News and views | What miracle berries do to your palate

News and views

What miracle berries do to your palate

It was surreal. The small room was filled with around thirty people – some with their faces painted white – walking around in disposable white boiler suits. We looked like workmen from outer space. Moreover, we’d been given miniature test-tubes of different flavoured liquids to add to our champagne to make instant, DIY cocktails – which made our glasses sparkle with exotic jewel colours of electric blue, turquoise and fuchsia. Though normally adventurous in matters related to food and drink, I chose to keep my champagne natural. After all, I was going to put my tastebuds through enough for one evening.

This was UK’s first known public flavour tripping party, organised by self-styled ‘jellymongers’ Bompas and Parr an innovative company that organises culinary events that, according to co-founder Sam Bompas, “exist in the space between food and architecture”. ‘Flavour tripping’ is a term that is used to describe the changes that occur to one’s palate after eating ‘miracle berries’ (synsepalum dulcificum), a fruit native to Ghana. The fruit makes sour foods, in particular, taste sweet; and other distinctively flavoured foods taste fundamentally altered. Hence the boiler suits: a jokey warning to ‘enter at your peril’. Already huge in the US, flavour tripping parties are now set to take off in the UK.

▸ **TASK ITEM**
Translate this sentence from the miracle berries article into Spanish: "We looked like workmen from outer space."

▸ **DATASET EXCERPTS**
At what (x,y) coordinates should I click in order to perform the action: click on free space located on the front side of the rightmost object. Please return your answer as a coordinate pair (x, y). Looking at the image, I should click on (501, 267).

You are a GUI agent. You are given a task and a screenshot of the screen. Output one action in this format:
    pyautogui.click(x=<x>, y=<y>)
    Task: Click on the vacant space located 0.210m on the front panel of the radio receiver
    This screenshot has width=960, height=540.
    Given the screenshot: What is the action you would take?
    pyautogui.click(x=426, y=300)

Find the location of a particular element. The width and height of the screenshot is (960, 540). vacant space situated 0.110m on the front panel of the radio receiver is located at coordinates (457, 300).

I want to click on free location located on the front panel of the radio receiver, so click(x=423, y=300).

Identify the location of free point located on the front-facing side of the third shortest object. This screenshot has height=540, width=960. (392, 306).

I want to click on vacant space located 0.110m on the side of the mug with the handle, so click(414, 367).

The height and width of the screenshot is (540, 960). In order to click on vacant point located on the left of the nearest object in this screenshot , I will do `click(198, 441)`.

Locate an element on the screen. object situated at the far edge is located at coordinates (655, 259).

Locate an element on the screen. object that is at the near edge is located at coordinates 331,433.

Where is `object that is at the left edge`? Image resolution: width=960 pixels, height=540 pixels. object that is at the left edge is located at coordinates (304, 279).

▸ **SOLUTION TO THIS PROBLEM**
Parecíamos obreros del espacio exterior.